- _The task_
Reproduce only the lines from the one containing "бонирай се за Нашия бюлетин." through the end of the data, exactly as they stand.

========================

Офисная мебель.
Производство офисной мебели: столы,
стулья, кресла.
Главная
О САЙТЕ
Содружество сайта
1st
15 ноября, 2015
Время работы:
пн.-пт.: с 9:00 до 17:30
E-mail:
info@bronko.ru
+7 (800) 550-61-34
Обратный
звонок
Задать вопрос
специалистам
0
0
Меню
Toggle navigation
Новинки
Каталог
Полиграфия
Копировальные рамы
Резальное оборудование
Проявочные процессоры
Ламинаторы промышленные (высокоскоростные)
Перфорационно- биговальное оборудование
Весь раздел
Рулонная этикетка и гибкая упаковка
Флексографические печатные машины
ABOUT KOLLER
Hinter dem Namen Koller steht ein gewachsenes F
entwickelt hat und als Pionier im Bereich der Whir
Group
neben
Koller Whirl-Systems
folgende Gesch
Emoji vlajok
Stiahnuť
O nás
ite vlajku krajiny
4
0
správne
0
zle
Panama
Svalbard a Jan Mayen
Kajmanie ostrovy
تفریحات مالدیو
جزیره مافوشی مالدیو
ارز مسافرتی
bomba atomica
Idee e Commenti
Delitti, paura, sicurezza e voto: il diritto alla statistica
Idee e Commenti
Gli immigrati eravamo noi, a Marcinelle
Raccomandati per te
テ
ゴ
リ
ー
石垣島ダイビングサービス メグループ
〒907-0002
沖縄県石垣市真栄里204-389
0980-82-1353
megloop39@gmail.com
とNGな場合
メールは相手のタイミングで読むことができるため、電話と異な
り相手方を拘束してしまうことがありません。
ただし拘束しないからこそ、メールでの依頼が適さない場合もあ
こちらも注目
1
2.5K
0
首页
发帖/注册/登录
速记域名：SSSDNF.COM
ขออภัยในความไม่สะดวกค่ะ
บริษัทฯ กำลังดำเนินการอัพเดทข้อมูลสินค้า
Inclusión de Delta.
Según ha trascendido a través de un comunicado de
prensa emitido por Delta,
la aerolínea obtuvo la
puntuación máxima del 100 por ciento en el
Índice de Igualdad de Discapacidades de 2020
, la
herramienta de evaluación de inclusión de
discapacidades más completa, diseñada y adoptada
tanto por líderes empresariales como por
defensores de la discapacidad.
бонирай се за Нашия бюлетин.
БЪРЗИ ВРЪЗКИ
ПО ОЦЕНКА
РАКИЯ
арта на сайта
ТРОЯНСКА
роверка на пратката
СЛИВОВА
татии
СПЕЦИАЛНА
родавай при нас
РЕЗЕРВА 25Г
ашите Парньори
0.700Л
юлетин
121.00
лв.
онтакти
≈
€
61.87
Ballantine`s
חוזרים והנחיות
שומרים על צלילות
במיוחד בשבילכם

========================

- _Task solution_
бонирай се за Нашия бюлетин.
БЪРЗИ ВРЪЗКИ
ПО ОЦЕНКА
РАКИЯ
арта на сайта
ТРОЯНСКА
роверка на пратката
СЛИВОВА
татии
СПЕЦИАЛНА
родавай при нас
РЕЗЕРВА 25Г
ашите Парньори
0.700Л
юлетин
121.00
лв.
онтакти
≈
€
61.87
Ballantine`s
חוזרים והנחיות
שומרים על צלילות
במיוחד בשבילכם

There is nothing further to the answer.